There was a silence.

‘Well, I accept that it was my fault too, so we can both sulk together. You won’t be rid of this job so easily.’ The Duke tossed off a cup of wine.

‘Ye’r drinking hard these days.’ Tom poured some for himself. Toby was making himself scarce – he looked like he was going to have a prime black eye, too.

‘Yes, well, some days it is like I have a f*cking voice inside my head and I’m never alone! ’ He spat.

Tom laughed. ‘Nah, that’s just Sauce.’

The Captain spat out some of his wine. ‘You make me laugh, Tom,’ he said. ‘I wonder if that means I’ve lost my mind.’

‘Like eno,’ said Tom. ‘Listen, Cap’n – I’d like to send Bent and Cully to pretend to be deserters.
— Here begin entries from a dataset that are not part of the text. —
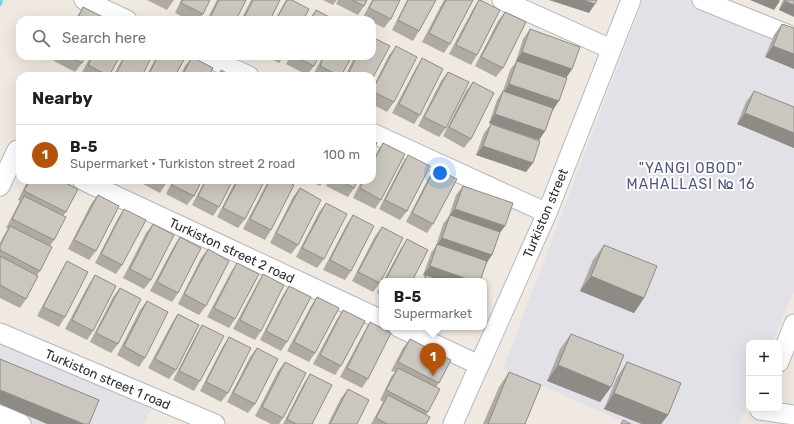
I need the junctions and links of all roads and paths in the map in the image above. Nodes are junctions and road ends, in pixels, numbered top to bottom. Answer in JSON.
{"nodes":[{"id":1,"x":84,"y":0,"type":"edge"},
{"id":2,"x":502,"y":0,"type":"edge"},
{"id":3,"x":631,"y":0,"type":"edge"},
{"id":4,"x":702,"y":0,"type":"edge"},
{"id":5,"x":118,"y":16,"type":"edge"},
{"id":6,"x":794,"y":36,"type":"edge"},
{"id":7,"x":611,"y":49,"type":"junction"},
{"id":8,"x":214,"y":60,"type":"edge"},
{"id":9,"x":239,"y":72,"type":"edge"},
{"id":10,"x":376,"y":135,"type":"edge"},
{"id":11,"x":16,"y":155,"type":"edge"},
{"id":12,"x":91,"y":184,"type":"edge"},
{"id":13,"x":0,"y":186,"type":"edge"},
{"id":14,"x":547,"y":213,"type":"junction"},
{"id":15,"x":379,"y":319,"type":"edge"},
{"id":16,"x":794,"y":324,"type":"edge"},
{"id":17,"x":404,"y":330,"type":"edge"},
{"id":18,"x":0,"y":333,"type":"edge"},
{"id":19,"x":782,"y":354,"type":"edge"},
{"id":20,"x":479,"y":365,"type":"junction"},
{"id":21,"x":759,"y":412,"type":"edge"},
{"id":22,"x":777,"y":412,"type":"edge"},
{"id":23,"x":0,"y":415,"type":"edge"},
{"id":24,"x":794,"y":415,"type":"edge"},
{"id":25,"x":21,"y":424,"type":"edge"},
{"id":26,"x":215,"y":424,"type":"edge"},
{"id":27,"x":453,"y":424,"type":"edge"},
{"id":28,"x":754,"y":424,"type":"edge"}],
"edges":[{"from":1,"to":5,"type":"street"},
{"from":2,"to":7,"type":"street"},
{"from":3,"to":7,"type":"street","name":"Turkiston street"},
{"from":4,"to":6,"type":"street"},
{"from":7,"to":14,"type":"street","name":"Turkiston street"},
{"from":8,"to":9,"type":"street"},
{"from":10,"to":14,"type":"street"},
{"from":11,"to":13,"type":"street"},
{"from":12,"to":15,"type":"street","name":"Turkiston street 2 road"},
{"from":14,"to":20,"type":"street","name":"Turkiston street"},
{"from":16,"to":19,"type":"street"},
{"from":17,"to":20,"type":"street"},
{"from":18,"to":26,"type":"street","name":"Turkiston street 1 road"},
{"from":20,"to":27,"type":"street","name":"Turkiston street"},
{"from":21,"to":28,"type":"street"},
{"from":22,"to":24,"type":"street"},
{"from":23,"to":25,"type":"street"}]}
Long Paw will cover them.’

The Captain sighed. ‘We can ill afford to lose three of our best men. But – yes. It’s your command. Any word from Jehan?’

‘His guides mislead him and he thinks it was done a-purpose. He killed one.’ Tom shrugged.

‘We could be so unpopular here, Tom.’ The Duke shrugged. ‘But Jehan knows what he’s doing. We need that wood.’ He looked up. ‘Any word from Sauce?’

‘She’s chatting with people; people she knew here.’ Tom shrugged. ‘She’s a strange one. She was a whore, here?’

‘Right here in this city,’ the Red Knight said.

‘Aweel. She’s off tonight to talk to an armourer. Says that this man witch was one of his father’s apprentices, fifty years back.’ Tom didn’t sound very interested. ‘She’s also found me some useful people.’

‘Paid informants?’ the Red Knight asked. ‘Spies? Whores? Tavern ruffians?’

Bad Tom nodded. ‘Aye.’

The Red Knight grimaced. ‘We are living in the very annals of chivalry, ain’t we?’